▶ _Problem to work on_
Your answer should hold the data exactly as given, minus any picture.

______

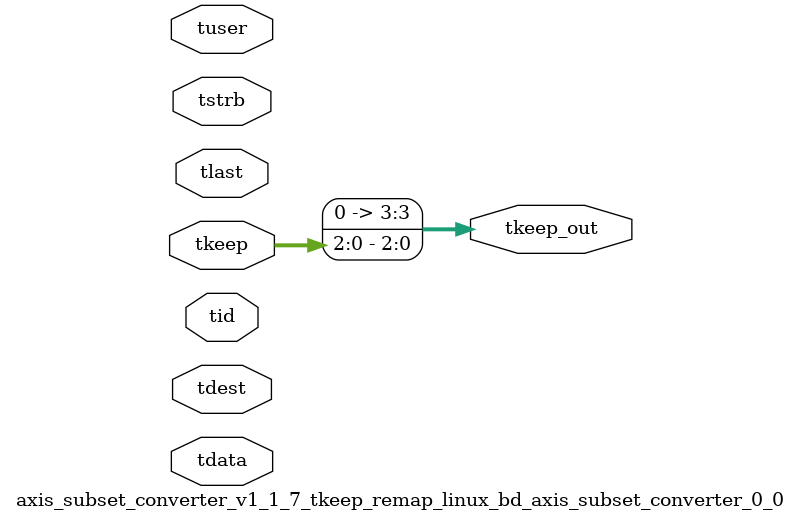
<source format=v>


`timescale 1ps/1ps

module axis_subset_converter_v1_1_7_tkeep_remap_linux_bd_axis_subset_converter_0_0 #
(
parameter C_S_AXIS_TDATA_WIDTH = 32,
parameter C_S_AXIS_TUSER_WIDTH = 0,
parameter C_S_AXIS_TID_WIDTH   = 0,
parameter C_S_AXIS_TDEST_WIDTH = 0,
parameter C_M_AXIS_TDATA_WIDTH = 32
)
(
input  [(C_S_AXIS_TDATA_WIDTH == 0 ? 1 : C_S_AXIS_TDATA_WIDTH)-1:0     ] tdata,
input  [(C_S_AXIS_TUSER_WIDTH == 0 ? 1 : C_S_AXIS_TUSER_WIDTH)-1:0     ] tuser,
input  [(C_S_AXIS_TID_WIDTH   == 0 ? 1 : C_S_AXIS_TID_WIDTH)-1:0       ] tid,
input  [(C_S_AXIS_TDEST_WIDTH == 0 ? 1 : C_S_AXIS_TDEST_WIDTH)-1:0     ] tdest,
input  [(C_S_AXIS_TDATA_WIDTH/8)-1:0 ] tkeep,
input  [(C_S_AXIS_TDATA_WIDTH/8)-1:0 ] tstrb,
input                                                                    tlast,
output [(C_M_AXIS_TDATA_WIDTH/8)-1:0 ] tkeep_out
);

assign tkeep_out = {tkeep[2:0]};

endmodule


</source>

______

▶ _Finished task_
<source format=v>


`timescale 1ps/1ps

module axis_subset_converter_v1_1_7_tkeep_remap_linux_bd_axis_subset_converter_0_0 #
(
parameter C_S_AXIS_TDATA_WIDTH = 32,
parameter C_S_AXIS_TUSER_WIDTH = 0,
parameter C_S_AXIS_TID_WIDTH   = 0,
parameter C_S_AXIS_TDEST_WIDTH = 0,
parameter C_M_AXIS_TDATA_WIDTH = 32
)
(
input  [(C_S_AXIS_TDATA_WIDTH == 0 ? 1 : C_S_AXIS_TDATA_WIDTH)-1:0     ] tdata,
input  [(C_S_AXIS_TUSER_WIDTH == 0 ? 1 : C_S_AXIS_TUSER_WIDTH)-1:0     ] tuser,
input  [(C_S_AXIS_TID_WIDTH   == 0 ? 1 : C_S_AXIS_TID_WIDTH)-1:0       ] tid,
input  [(C_S_AXIS_TDEST_WIDTH == 0 ? 1 : C_S_AXIS_TDEST_WIDTH)-1:0     ] tdest,
input  [(C_S_AXIS_TDATA_WIDTH/8)-1:0 ] tkeep,
input  [(C_S_AXIS_TDATA_WIDTH/8)-1:0 ] tstrb,
input                                                                    tlast,
output [(C_M_AXIS_TDATA_WIDTH/8)-1:0 ] tkeep_out
);

assign tkeep_out = {tkeep[2:0]};

endmodule


</source>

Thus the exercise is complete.